Stored rows:
=-=-=

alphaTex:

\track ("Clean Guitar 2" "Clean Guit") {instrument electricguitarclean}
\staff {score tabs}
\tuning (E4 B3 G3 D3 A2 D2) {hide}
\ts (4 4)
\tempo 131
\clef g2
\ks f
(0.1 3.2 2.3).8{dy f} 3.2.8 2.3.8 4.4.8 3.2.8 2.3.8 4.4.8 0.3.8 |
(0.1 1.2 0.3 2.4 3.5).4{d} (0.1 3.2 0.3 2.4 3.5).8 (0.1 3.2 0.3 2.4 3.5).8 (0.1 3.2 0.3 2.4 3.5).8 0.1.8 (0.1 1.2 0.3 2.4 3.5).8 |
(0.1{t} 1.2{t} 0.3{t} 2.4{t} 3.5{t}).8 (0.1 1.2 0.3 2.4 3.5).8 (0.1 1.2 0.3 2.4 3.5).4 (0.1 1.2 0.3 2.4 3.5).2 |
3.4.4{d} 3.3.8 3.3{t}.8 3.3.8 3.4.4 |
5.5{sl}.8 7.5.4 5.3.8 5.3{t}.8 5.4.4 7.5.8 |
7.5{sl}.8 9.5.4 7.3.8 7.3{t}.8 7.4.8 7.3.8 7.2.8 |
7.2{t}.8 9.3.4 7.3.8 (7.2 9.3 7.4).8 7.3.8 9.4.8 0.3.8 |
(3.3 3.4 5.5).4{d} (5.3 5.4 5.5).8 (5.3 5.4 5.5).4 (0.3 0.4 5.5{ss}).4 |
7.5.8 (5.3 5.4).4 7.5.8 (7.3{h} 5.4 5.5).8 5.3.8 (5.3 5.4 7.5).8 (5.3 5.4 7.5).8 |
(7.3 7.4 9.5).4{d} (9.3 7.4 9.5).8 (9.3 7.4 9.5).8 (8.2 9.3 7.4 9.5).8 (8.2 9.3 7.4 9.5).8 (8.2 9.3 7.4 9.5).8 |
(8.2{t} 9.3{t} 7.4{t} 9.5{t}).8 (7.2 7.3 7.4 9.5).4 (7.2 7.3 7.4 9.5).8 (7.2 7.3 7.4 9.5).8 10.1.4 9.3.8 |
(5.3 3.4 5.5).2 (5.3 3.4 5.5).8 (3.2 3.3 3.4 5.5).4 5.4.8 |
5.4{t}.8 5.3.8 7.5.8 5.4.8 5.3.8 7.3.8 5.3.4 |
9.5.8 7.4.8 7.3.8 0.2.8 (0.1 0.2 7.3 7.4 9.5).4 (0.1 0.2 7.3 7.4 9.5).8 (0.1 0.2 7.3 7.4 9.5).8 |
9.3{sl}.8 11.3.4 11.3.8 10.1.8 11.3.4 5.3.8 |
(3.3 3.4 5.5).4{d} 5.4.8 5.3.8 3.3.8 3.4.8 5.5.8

=-=-=

Written problem:
Locate each line of the data above that contains the string "instrument", and copy those lines in full.

Full solution:
\track ("Clean Guitar 2" "Clean Guit") {instrument electricguitarclean}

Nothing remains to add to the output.